ISIS Reluctant to Claim Australian Hostage Taker as Lone Wolf

Dec 15, 2014 at 4:30 PM ET

The man responsible for the Sydney hostage siege that left him and two hostages dead in a café Monday seems to have acted as a lone wolf, experts say, but doesn’t appear to have any connections to the Islamic State. Despite the fact that a hostage reported from the scene that Haron Monis was requesting an ISIS flag, and that his actions constituted an official Islamic State attack on Australia, members of the ISIS online forum Tribune Media Jihadist do not claim he is one of theirs. In fact, they’re a bit baffled as to what all the fuss is about.

Using four of his hostages as proxies, Monis had them deliver messages to a camera, and the messages were then posted on YouTube. He stated that the hostage-taking was “an attack by the Islamic State on Australia” and demanded that a black flag of jihad be provided as one of his conditions, leading many to believe that this attack was linked to ISIS.

Initially, while his identity was still unclear, comments on jihadi forums often used by ISIS supporters and organizers appeared happy to claim his actions, but when it emerged that he was Iranian-born, and thus likely a Shiite Muslim, things became muddier.
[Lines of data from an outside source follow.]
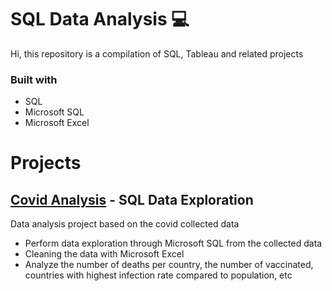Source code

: # SQL Data Analysis 💻
Hi, this repository is a compilation of SQL, Tableau and related projects

### Built with
- SQL 
- Microsoft SQL
- Microsoft Excel

# Projects 

## [Covid Analysis]( https://github.com/AndreaDev14/SQL-Portfolio) - SQL Data Exploration
Data analysis project based on the covid collected data
- Perform data exploration through Microsoft SQL from the collected data
- Cleaning the data with  Microsoft Excel
- Analyze the number of deaths per country, the number of vaccinated, countries with highest infection rate compared to population, etc
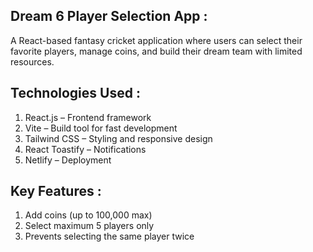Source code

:  ## Dream 6 Player Selection App :
 A React-based fantasy cricket application where users can select their favorite players, manage coins, and build their dream team with limited resources.

 ## Technologies Used :
1. React.js – Frontend framework
2. Vite – Build tool for fast development
3. Tailwind CSS – Styling and responsive design
4. React Toastify – Notifications
5. Netlify – Deployment

## Key Features : 
1. Add coins (up to 100,000 max) 
2. Select maximum 5 players only
3. Prevents selecting the same player twice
One consistently anti-Western ISIS forum member looked at how the Western media supposedly changed its coverage of the hostage siege upon finding out that Haron Monis was not a member of ISIS but rather an Iranian-born Shiite. He accused the American press of bias against ISIS and of changing its tone toward Haron Monis—going from thinking he was a reprehensible terrorist to believing he was mentally unstable and therefore forgivable. Another claimed that linking him to ISIS was a creation of the media, borne out of an inability to identify him or his nationality.

Haron Monis’ Muslim credentials have been called into question before. In an Australian blog about the Muslim community called Austrolabe, a frequent writer under the username Baybers wrote a list of the inaccuracies in Haron Monis’ personal website that, it was claimed, outed the self-styled cleric as a fake Muslim. Baybers points to red flags such as how Haron Monis spells his name in a weird way—because Muslim names would more likely be spelled “Harun” or “Haroon,” the Arabic equivalent of the Hebrew “Aaron.” Haron Monis also did not begin his website with the phrase: “In the name of Allah, the most beneficent, the most merciful,” and according to Baybers, it would be impossible for a Muslim religious scholar to fail to do that. His “fatwas,” or learned statements on Islam, are “completely wrong—and wrong in the most infantile manner. The author of the Sheikh Haron site is obviously not a religious scholar, and has designed it to perpetrate a fraud and cast a cloud over the Muslim community,” Baybers writes.

Another theory derived from the black sweatband worn by Haron Monis, with white Arabic text on it. One expert tweeted a hypothesis on why he believes Haron Monis is representing Hezbollah, based on the slogan written on the sign he used when he took the café hostage:

Whatever his religious pedigree, his identity and rap sheet are in no doubt. Australian authorities were already well-aware of Hans Monis. Born in Iran, he sought political asylum in Australia in 1996. By the time he lost his life in a chocolate café shootout, he had 40 sexual and indecent assault charges lodged against him, was found to be an accessory in the murder of his ex-wife, and had written several extremely offensive letters to the families of Australian soldiers who died in Afghanistan. The 50-year-old Muslim “cleric” (largely self-declared—his religious credentials have been downplayed by Muslim leaders in Australia) had a large online soapbox to express his sometimes erratic beliefs. Before it was shut down Monday, he had amassed over 14,000 likes on his Facebook page, where he would write about how the police were in a witch hunt against him for his beliefs in black magic and Islam.

He wrote a letter to Prime Minister Tony Abbott of Australia in November 2013, challenging him to a debate on the Afghan war. He argued Australia’s policy in Afghanistan had played “a significant role in jeopardising security and peace in the world especially in Australia,” according to The Sydney Morning Herald.

Most recently, Monis wrote on Dec. 14 on his personal website:

“Islam is the religion of peace, that’s why Muslims fight against the oppression and terrorism of USA and its allies including UK and Australia. If we stay silent towards the criminals we can not have a peaceful society. The more you fight with crime, the more peaceful you are. Islam wants peace on the Earth, that’s why Muslims want to stop terrorism of America and its allies. When you speak out against crime you have taken one step towards peace.”